***** Supplied text

Depending on your perspective, we in D.C. are either cursed or blessed by the present Deep Freeze of December. I think you know where I stand.

When the mercury’s more seasonable — say in the middle 30s at morning rush hour — I draw silent amusement from my outdoor Metro platform encounters with otherwise robust-appearing men, layered for Siberia. Scarfs, leather gloves, thick wool pea coats — the works — encase these wussies of winter. NBA fan, I think to myself as I inspect.

Even before the arrival here this week of Mr. Deep Freeze — my all-time favorite Christmas party guest — I’d finalized plans for my first winter vacation. Not the Bahamas. No, come late January I’ll be off for a very long weekend in Maine, and my first-ever immersion in Portland’s Ice Bar celebration. Portland is also home to my favorite non-Dublin tavern, Bull Feeneys. I am investigating the potential of renting two snowmobiles that weekend for that my friend Michael and I can pub-rev it atop 750 horsepower and navigate a trip to and from that great warming spot.

This past Sunday I was enduring torture on one of my gym’s death machines (that’s any piece of aerobic equipment used by me in my middle-age), and overhead on a flatscreen TV my inner Viking was summoned by the illustration of the 5-day forecast for Washington’s week ahead. Those mercury numbers looked like winning Powerball digits to me. In my middle age, at the gym, it’s a powerful incentive to see such a gift from Mother Nature, especially at the holidays.

My thoughts raced ahead to this Saturday morning, with the reasonable expectation of shinny-viable conditions on some local skating ponds. I always pursue a deep burn in my exercise regimen, but at that moment I went extra hard in my routine. If I’m right, there will be kids out on that pond Saturday. My middle age is a grave disadvantage among them.

Mr. Deep Freeze, my perpetually favorite Christmas party guest

But since about Halloween I’ve shed nearly 20 pounds off my frame. Consequently I now sleep like a bear in hibernation at night, feel like a million bucks during the day, and, perhaps not so incidentally, on a recent Friday evening I got carded while purchasing some holiday wine. On a most personal level, there will be I think something special about this winter’s regional shinny: I will pursue it in the best shape I’ve been in in perhaps 12 or 15 years. Maybe it’s the eternal optimist in me, or the delusional imaginings of a shinny enthusiast who never yields the feeling of youth associated with that pursuit, but I believe that come Saturday I’ll still have something to show those kids.

**********

■ About this task:
Answer these questions from the Deep Freeze text:
(a) Where and when will the writer take a first winter vacation?
(b) What did the flatscreen TV over the gym machine show?
(c) About how much weight has the writer lost since Halloween?

***** Study material

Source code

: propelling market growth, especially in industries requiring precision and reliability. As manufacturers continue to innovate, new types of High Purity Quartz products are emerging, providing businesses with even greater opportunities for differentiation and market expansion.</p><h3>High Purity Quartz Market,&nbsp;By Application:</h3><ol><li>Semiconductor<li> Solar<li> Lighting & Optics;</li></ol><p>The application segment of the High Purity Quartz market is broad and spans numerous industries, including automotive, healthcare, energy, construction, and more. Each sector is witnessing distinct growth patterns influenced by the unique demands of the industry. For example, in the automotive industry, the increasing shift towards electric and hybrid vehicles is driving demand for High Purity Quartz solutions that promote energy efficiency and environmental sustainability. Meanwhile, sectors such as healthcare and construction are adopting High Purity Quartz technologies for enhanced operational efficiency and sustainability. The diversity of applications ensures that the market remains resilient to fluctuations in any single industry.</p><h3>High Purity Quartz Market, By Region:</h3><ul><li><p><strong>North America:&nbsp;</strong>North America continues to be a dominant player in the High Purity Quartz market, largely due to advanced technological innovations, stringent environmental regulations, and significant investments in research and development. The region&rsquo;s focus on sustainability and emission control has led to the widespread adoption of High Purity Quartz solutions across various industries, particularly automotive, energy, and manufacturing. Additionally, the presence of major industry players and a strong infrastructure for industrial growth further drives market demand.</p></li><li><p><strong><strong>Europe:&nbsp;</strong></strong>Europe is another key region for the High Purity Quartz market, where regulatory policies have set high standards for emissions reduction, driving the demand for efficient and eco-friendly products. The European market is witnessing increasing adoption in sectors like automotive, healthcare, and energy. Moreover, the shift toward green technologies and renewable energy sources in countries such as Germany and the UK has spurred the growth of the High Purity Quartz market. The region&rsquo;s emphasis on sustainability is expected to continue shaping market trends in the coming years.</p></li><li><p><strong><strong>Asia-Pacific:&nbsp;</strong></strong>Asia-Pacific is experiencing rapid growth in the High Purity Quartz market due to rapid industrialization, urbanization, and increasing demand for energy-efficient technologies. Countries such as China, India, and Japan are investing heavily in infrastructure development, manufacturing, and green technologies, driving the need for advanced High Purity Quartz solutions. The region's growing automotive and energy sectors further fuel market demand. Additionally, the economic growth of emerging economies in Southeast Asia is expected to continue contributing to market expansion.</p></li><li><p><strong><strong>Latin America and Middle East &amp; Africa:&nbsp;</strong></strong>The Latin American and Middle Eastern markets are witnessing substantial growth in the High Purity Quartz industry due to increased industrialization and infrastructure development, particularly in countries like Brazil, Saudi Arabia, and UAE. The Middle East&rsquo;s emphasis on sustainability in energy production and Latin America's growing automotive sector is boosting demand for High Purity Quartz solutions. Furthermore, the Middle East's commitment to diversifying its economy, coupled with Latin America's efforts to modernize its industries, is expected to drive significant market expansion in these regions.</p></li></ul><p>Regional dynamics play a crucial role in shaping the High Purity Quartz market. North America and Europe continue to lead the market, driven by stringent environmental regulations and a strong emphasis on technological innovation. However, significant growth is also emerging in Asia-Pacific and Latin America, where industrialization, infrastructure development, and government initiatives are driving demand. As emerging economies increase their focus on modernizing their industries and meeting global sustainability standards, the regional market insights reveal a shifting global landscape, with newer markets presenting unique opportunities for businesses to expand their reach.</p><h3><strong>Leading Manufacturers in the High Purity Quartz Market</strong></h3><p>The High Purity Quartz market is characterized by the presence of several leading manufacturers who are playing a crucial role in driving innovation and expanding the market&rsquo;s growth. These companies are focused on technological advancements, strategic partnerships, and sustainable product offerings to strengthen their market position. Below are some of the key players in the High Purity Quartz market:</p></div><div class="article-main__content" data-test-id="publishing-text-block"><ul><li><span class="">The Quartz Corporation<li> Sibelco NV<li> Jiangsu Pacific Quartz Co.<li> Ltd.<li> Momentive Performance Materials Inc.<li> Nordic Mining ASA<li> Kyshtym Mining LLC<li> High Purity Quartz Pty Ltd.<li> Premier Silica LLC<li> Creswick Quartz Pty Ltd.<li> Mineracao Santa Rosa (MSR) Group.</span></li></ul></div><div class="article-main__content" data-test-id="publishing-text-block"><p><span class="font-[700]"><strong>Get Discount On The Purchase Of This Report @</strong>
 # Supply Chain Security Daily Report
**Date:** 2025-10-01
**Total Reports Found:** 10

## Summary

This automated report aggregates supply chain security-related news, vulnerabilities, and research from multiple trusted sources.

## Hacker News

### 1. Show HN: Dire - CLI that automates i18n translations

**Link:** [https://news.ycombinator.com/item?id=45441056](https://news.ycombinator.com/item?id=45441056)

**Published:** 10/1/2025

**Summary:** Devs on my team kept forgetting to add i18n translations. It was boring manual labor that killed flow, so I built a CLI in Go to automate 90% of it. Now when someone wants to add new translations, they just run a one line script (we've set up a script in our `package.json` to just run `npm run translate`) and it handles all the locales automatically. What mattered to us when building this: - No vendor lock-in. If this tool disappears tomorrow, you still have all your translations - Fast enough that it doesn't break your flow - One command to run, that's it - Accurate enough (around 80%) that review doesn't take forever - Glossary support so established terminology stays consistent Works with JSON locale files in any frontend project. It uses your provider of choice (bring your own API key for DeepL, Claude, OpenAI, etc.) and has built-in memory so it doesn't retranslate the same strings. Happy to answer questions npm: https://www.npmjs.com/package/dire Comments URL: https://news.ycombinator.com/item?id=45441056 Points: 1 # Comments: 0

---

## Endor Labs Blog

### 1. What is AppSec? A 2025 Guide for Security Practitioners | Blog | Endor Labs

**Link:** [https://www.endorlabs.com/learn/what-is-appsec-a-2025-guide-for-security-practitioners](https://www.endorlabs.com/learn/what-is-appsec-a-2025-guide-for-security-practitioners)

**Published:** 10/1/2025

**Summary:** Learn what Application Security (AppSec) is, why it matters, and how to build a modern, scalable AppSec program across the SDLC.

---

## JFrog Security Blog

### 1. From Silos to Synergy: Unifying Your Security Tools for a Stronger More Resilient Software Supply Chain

**********

■ Solved exercise:
(a) In Maine in late January, for a long weekend at Portland's Ice Bar celebration.
(b) The 5-day forecast for Washington's week ahead.
(c) Nearly 20 pounds.